Wbrew opiniom „szamanów XXI wieku” stężenie cholesterolu nie jest obojętnym wskaźnikiem zdrowotnym. Ma znaczenie, szczególnie gdy łącznie rozpatrujemy stan zapalny w ustroju, nadciśnienie, zaburzenia glikemii (podwyższone stężenie glukozy) i inne ważne wskaźniki metaboliczne. Czy jedzenie produktów bogatych w tłuszcze nasycone ma wpływ na stężenie cholesterolu?
Co mówią badania naukowe?
W jednym z badań 14 mężczyzn i 5 kobiet w średnim wieku 56 lat, ze średnim całkowitym stężeniem cholesterolu 5,6±0,8 mmol/l zjadało 40 g tłuszczu w postaci masła lub dojrzałego sera cheddar. Każdy etap trwał 4 tygodnie z dwoma tygodniami przerwy między interwencjami.
Wyniki
- Stężenie cholesterolu było o 5,2% wyższe po maśle, w porównaniu do sera cheddar.
- Stężenie frakcji LDL również było wyższe po konsumpcji masła, w porównaniu do sera.
- U osób z wyjściowo wysokim stężeniem LDL, różnica w stężeniu tej frakcji między grupami wynosiła ~13% na niekorzyść masła.
- Spożywanie codziennie, przez 4 tygodnie 40 g tłuszczu w postaci masła, ale nie sera, znacząco podniosło poziom cholesterolu całkowitego i cholesterolu LDL w porównaniu z dietą zawierającą znacznie mniej tłuszczów nasyconych.

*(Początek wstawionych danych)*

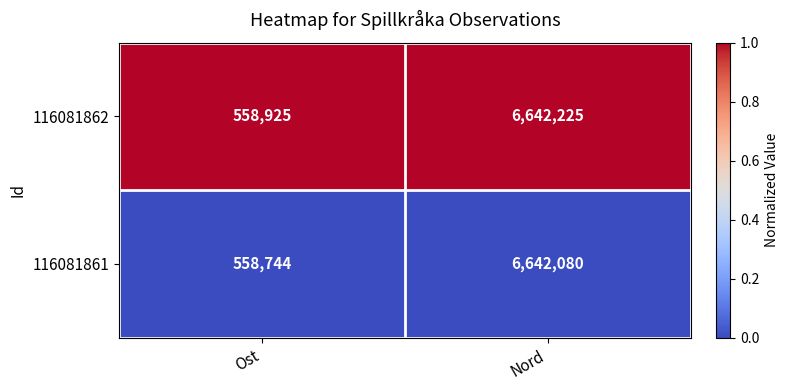

Which series has the largest range (max minus min)?

116081861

Komentarz: Badanie było sponsorowane przez producentów produktów mlecznych. Niezrozumiałe byłoby, gdyby promowali tylko ser, a na straty spisali masło. Moim zdaniem nie należy przesadzać z podażą tłuszczów nasyconych, niezależnie czy jest to śmietana, smalec, masło czy sery.
Jednak z innych badań płyną podobne wnioski. 164 osoby z co najmniej 2 czynnikami zespołu metabolicznego zostały losowo przydzielone do 1 z 3 grup interwencyjnych:
- ser o zwykłej zawartości tłuszczu (REG),
- ser o obniżonej zawartości tłuszczu (RED),
- identyczna pod względem energii porcja węglowodanów (zamiast sera podawano chleb z dżemem).

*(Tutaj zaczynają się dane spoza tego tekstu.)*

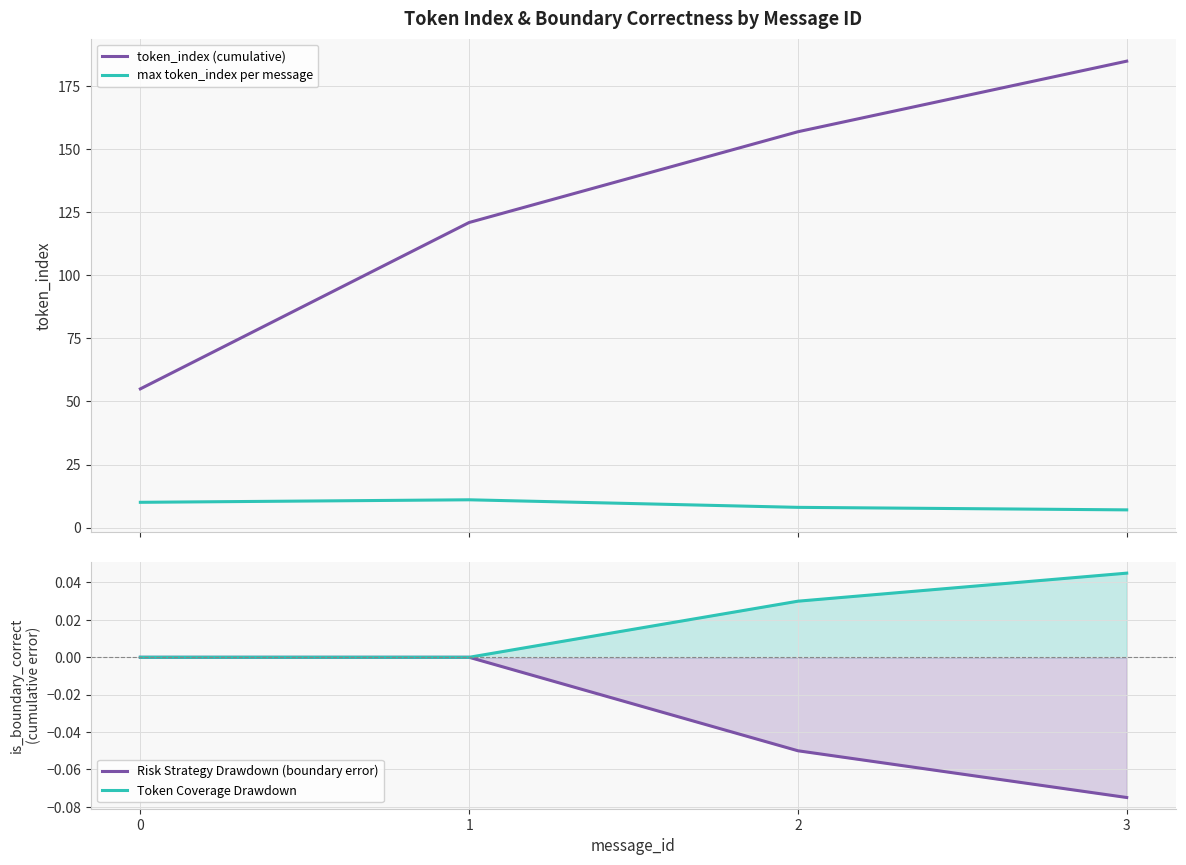

Reading left to right, what are all the values shown in this chart?

token_index (cumulative): 0=55.0	1=121.0	2=157.0	3=185.0
max token_index per message: 0=10.0	1=11.0	2=8.0	3=7.0
Risk Strategy Drawdown (boundary error): 0=0.0	1=0.0	2=-0.1	3=-0.1
Token Coverage Drawdown: 0=-0.0	1=-0.0	2=0.0	3=0.0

Okazało się, że niezależnie jaki ser jedzono, nie miało to wpływu na stężenie cholesterolu LDL (błędnie uważany za „zły cholesterol”). Stężenie LDL było podobne przy dostarczaniu sera o zwykłej zawartości tłuszczu oraz sera o obniżonej zawartości tłuszczu, tak samo, jak w przypadku dostarczania zamiast sera porcji węglowodanów (chleba z dżemem).
Jedyne co różniło grupy, to nieco wyższe stężenie frakcji HDL (błędnie nazywanej „dobrym cholesterolem”) w przypadku jedzenia sera o normalnej zawartości tłuszczu, w porównaniu do dostarczania chleba z dżemem. Niezależnie czy ser miał normalną, czy małą ilość tłuszczu, stężenie HDL u pacjentów było podobne. Stężenia insuliny, glukozy i triacylogliceroli, a także ciśnienie krwi i obwód w pasie nie różniły się istotnie pomiędzy trzema dietami.

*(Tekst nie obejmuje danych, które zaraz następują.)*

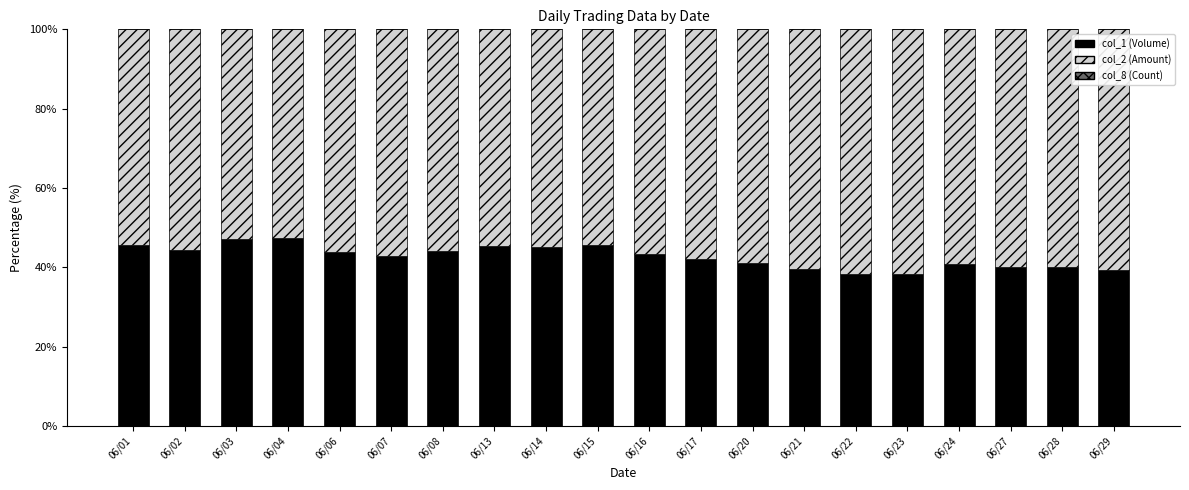

Does the chart contain stacked bars?

Yes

Czy jedzenie żółtego sera wpływa na poziom cholesterolu?
Wysokie dzienne spożycie sera o zwykłej zawartości tłuszczu przez 12 tygodni nie zmieniło stężenia cholesterolu LDL ani nie miało wpływu na czynniki ryzyka zespołu metabolicznego.
Referencje:
- P J Nestel, A Chronopulos & M Cehun Dairy fat in cheese raises LDL cholesterol less than that in butter in mildly hypercholesterolaemic subjects https://www.nature.com/articles/1602211
- Farinaz Raziani i in. High intake of regular-fat cheese compared with reduced-fat cheese does not affect LDL cholesterol or risk markers of the metabolic syndrome: a randomized controlled trial https://pubmed.ncbi.nlm.nih.gov/27557654/
Cheddar poza wyrazistym smakiem chyba nie ma żadnych na tyle szczególnych cech, żeby opłacało się w Polsce go kupować bardziej, niż inne (tańsze) żółte sery (?)
W UK czy USA to jest po prostu najbardziej popularny gatunek i przez to często najtańszy.
Na dodatek czym bardziej dojrzały, tym jest ostrzejszy w smaku, gorzej się topi i mniej ciągnie. Jedynie mało dojrzały (mild) jeszcze sprawdza się w tym celu i jakoś mi smakuje.